Po tym jak nie udało się to w ubiegłym, tak w dniu dzisiejszym trzech naukowców, którzy zapewnili największy wkład w powstanie obserwatorium LIGO otrzymało Nagrodę Nobla w Fizyce za rok 2017.
Rainer Weiss podzieli się nagrodą z Kipem Thornem i Barrym Barishem. Nagrodę przyznano za wkład w odkrycie fal grawitacyjnych, zmarszczek w czasoprzestrzeni, których istnienie przewidział Albert Einstein. Weiss oraz Thorne zaprojektowali eksperyment, a menedżer projektu Barish zasłużył się odświeżając borykający się z problemami eksperyment przyczyniając się w ten sposób do odkrycia.
„Uważam, że nagroda ta stanowi uznanie dla pracy około 1000 ludzi”, powiedział Weiss w trakcie sesji pytań i odpowiedzi, która miała miejsce tuż po ogłoszeniu laureatów. „To naprawdę potężny wysiłek, który – aż wstyd przyznać – trwa już od 40 lat”.
Trzeci twórca LIGO, naukowiec Ronald Drever zmarł w marcu br. Nagrody Nobla nie są przyznawane pośmiertnie.
Zgodnie z ogólną teorią względności Einsteina, w trakcie najbardziej energetycznych zderzeń we Wszechświecie dochodzi do uwalniania części energii w formie fal przemieszczających się w tkance czasoprzestrzeni z prędkością światła. Detektor LIGO jest w stanie wykryć te zniekształcenia w momencie gdy prowadzą one do zaburzenia symetrii między przejściem identycznych promieni laserowych przemieszczających się na identyczne odległości.

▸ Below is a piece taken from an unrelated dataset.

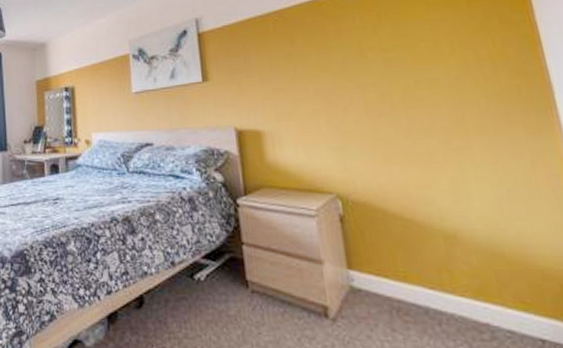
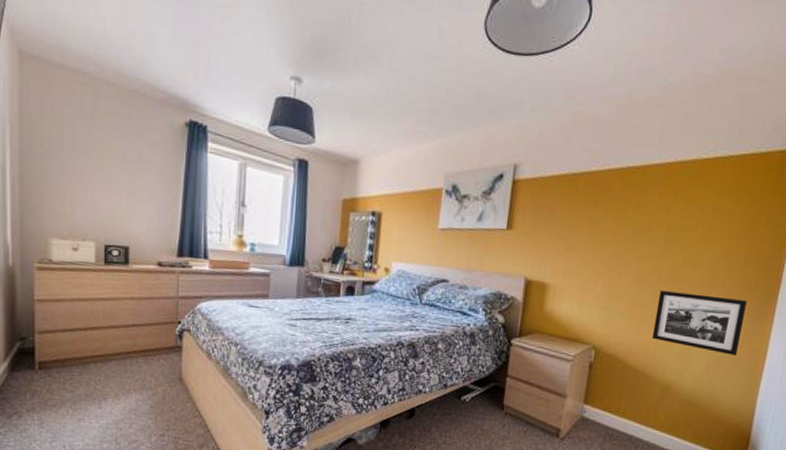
picture frame: none [398,114,532,184] -> present [652,290,747,355]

Detektor LIGO wygląda jak gigantyczne L, w którym każde ramie ma około 4 kilometrów długości. Naukowcy rozdzielają promień lasera na dwie części i każda z nich przemieszcza się swoim ramieniem detektora. Gdy oba promienie dobiegną do końca detektora odbijane są od zwierciadła i wracają do miejsca, z którego zostały wyemitowane.
Zazwyczaj dwie połówki promienia powracają dokładnie w tym samym czasie. Gdy jednak przestają się ze sobą zgrywać – naukowcy wiedzą, że coś się dzieje. Fale grawitacyjne skracają czasoprzestrzeń w jednym kierunku i rozciągają w drugim, przez co jeden promień przemieszcza się po krótszej drodze, a drugi po dłuższej. Detektor LIGO jest na tyle czuły, że jest w stanie wykryć różnicę długości rzędu tysięcznej części średnicy jądra atomowego.
Naukowcy z LIGO oraz partnerskiego eksperymentu Virgo ogłosili pierwsze odkrycie fal grawitacyjnych w lutym 2016 roku. Fale zostały wyemitowane w momencie zderzenia dwóch czarnych dziur o masie 29 i 36 mas Słońca jakieś 1,3 miliarda lat temu. Fale grawitacyjne z tego zdarzenia dotarły do detektora LIGO gdy naukowcy przeprowadzali jego testy inżynieryjne.
„Zanim przekonaliśmy się, że zaobserwowaliśmy zewnętrzne zderzenie, które faktycznie było falą grawitacyjną, minęły dobre dwa miesiące”, powiedział Weiss.